Records shown section start

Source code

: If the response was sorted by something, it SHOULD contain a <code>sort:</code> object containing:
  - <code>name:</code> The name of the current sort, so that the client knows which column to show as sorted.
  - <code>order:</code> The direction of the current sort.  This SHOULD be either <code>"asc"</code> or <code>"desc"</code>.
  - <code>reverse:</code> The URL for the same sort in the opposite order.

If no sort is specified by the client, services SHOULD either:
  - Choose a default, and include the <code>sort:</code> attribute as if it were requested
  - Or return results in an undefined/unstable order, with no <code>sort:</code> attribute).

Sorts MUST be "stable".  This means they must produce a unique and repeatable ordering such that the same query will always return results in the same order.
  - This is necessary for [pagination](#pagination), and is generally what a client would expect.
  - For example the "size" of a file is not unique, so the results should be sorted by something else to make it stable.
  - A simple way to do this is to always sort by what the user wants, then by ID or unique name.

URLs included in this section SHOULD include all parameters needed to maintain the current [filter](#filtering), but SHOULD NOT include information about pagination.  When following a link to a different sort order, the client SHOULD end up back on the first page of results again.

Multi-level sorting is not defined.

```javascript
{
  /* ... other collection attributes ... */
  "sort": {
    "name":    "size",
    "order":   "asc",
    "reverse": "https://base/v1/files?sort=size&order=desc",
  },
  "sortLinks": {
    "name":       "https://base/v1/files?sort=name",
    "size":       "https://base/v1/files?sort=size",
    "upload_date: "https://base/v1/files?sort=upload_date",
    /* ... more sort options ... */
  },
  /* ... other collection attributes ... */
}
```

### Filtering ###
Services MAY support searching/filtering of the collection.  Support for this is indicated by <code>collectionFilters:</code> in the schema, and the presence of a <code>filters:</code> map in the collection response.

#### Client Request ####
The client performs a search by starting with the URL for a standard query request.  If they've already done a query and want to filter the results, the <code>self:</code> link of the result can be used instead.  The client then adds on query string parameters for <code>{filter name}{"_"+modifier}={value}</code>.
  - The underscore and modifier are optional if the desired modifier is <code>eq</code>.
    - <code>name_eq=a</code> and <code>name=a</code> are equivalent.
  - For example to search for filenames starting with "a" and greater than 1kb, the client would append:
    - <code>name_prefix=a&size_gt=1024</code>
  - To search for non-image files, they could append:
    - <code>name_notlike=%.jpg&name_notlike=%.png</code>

Records shown section end

▶ _Exercise requirements_: Which lines above run from the one containing "If no sort is" down to the one containing "- Or return"? Repeat exactly those, both ends included, and nothing else.

▶ _Exercise response_:
If no sort is specified by the client, services SHOULD either:
  - Choose a default, and include the <code>sort:</code> attribute as if it were requested
  - Or return results in an undefined/unstable order, with no <code>sort:</code> attribute).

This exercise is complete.